« On prend vraiment tout dans la figure » : le cri du cœur des lycéens de La Souterraine (Creuse) en temps de pandémie
Un sit-in était organisé mardi matin, devant le lycée Raymond-Loewy de La Souterraine. Un symptôme local pour ce malaise général qui gagne la jeunesse telle une autre pandémie.
Les marches du vénérable bâtiment A au lycée Loewy de La Souterraine n’en sont pas à leur première manif. Mais celle qui avait lieu hier, très classique dans sa forme (une soixantaine d’élèves avec pancartes dans un état d’esprit bon enfant), était sans doute inédite sur le fond.
Cette fois, aucune réforme de carte scolaire ni projet de loi à combattre en particulier. Pas de syndicat, ni de politique derrière. Juste un sentiment général de malaise à exprimer sur l’époque. Avec, bien sûr, la crise sanitaire en toile de fond (tout le monde était bien masqué).
« Nous, on prend vraiment tout dans la figure », lâchait ainsi un élève de première arts appliqués. C’est de cette filière, qui fait pourtant l’image de marque de Loewy, qu’est parti le mouvement. « Il faut comprendre que nous avons enchaîné la réforme du bac, puis le premier confinement et cette pandémie qui n’en finit plus », poursuivent ses amies.
« Je connais une dizaine de personnes qui s’automutilent »
Cet enchaînement pèse très lourd à un âge où l’on se pose déjà mille questions en temps normal. Questions qui, elles, ne trouvent guère de réponses : « J’ai recensé le nombre de personnes que je connais qui s’automutilent… Il y en a une dizaine, déclare tout de go une élève. J’ai moi-même des troubles du comportement. Et heureusement que je suis aidée par ma famille et un médecin à l’extérieur. Car ici rien de tout ça n’est entendu ».
« En guise de réponse, on nous dit qu’il faut laisser les problèmes privés à la maison… Ce qui est compliqué quand on est interne ! », s’exclame une jeune fille. « On nous dit que le confinement est derrière nous sauf qu’on n’a jamais eu le temps de rattraper les lacunes qu’on a accumulées à ce moment-là », enchérit une autre.

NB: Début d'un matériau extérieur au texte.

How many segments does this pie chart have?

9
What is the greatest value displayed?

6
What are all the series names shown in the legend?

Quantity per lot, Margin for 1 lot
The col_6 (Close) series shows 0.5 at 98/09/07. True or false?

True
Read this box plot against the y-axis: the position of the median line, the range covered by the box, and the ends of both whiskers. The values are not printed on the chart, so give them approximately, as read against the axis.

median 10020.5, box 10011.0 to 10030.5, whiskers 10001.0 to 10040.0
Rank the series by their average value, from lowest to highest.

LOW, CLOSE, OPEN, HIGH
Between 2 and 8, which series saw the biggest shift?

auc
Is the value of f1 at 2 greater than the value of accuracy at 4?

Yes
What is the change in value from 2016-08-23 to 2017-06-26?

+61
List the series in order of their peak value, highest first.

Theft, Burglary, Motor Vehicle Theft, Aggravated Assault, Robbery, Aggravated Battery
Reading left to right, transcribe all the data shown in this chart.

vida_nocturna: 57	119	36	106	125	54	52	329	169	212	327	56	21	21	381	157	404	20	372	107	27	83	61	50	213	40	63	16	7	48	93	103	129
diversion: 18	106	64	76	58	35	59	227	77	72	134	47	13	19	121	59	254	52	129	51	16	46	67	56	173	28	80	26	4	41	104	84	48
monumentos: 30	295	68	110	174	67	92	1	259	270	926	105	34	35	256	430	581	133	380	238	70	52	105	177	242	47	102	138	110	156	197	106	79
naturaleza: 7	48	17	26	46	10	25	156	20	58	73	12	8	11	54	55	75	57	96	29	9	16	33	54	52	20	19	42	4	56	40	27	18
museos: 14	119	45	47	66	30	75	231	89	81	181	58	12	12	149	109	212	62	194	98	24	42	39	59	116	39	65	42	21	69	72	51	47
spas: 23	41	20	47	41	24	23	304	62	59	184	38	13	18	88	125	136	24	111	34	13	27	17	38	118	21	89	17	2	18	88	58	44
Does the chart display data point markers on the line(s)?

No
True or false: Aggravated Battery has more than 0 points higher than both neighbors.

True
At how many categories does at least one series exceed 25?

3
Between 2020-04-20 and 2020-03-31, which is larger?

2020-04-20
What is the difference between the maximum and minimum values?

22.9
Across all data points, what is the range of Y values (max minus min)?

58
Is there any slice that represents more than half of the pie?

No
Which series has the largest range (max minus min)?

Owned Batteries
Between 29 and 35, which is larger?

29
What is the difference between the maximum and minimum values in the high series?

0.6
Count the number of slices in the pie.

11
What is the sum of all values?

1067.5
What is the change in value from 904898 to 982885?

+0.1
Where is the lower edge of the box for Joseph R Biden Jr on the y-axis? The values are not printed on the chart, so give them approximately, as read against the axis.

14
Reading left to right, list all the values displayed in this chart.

Les témoignages d’idées noires se mélangent aux agacements plus triviaux tandis qu’on attend le retour d’une délégation informelle reçue par madame la proviseure. Preuve d’un discours mesuré, les élèves veulent vider leur sac, mais aussi la remercier d’avoir maintenu le tout présentiel depuis septembre pour éviter d’ajouter l’isolement à tous leurs autres maux. Cette réunion durera largement plus d’une heure, signe que le dialogue est réel, mais aussi sans doute, qu’il était nécessaire.
« Ça fait du bien d’être écoutée »C’est d’ailleurs l’envoi, avant les vacances, d’une dizaine de lettres individuelles à la direction qui a provoqué l’action d’hier : « Nos messages sont restés sans réponses, alors on s’est organisé sur Instagram pour la rentrée… »
S’il n’y avait bien sûr pas de mesures révolutionnaires ni de perspectives miraculeuses, les jeunes avaient donc le sentiment d’une petite victoire à l’issue de l’entrevue. Un moment pour se sentir exister, c’est déjà beaucoup. Après avoir parlé à la presse, une lycéenne soufflait déjà discrètement : « Ça fait du bien d’être écoutée ».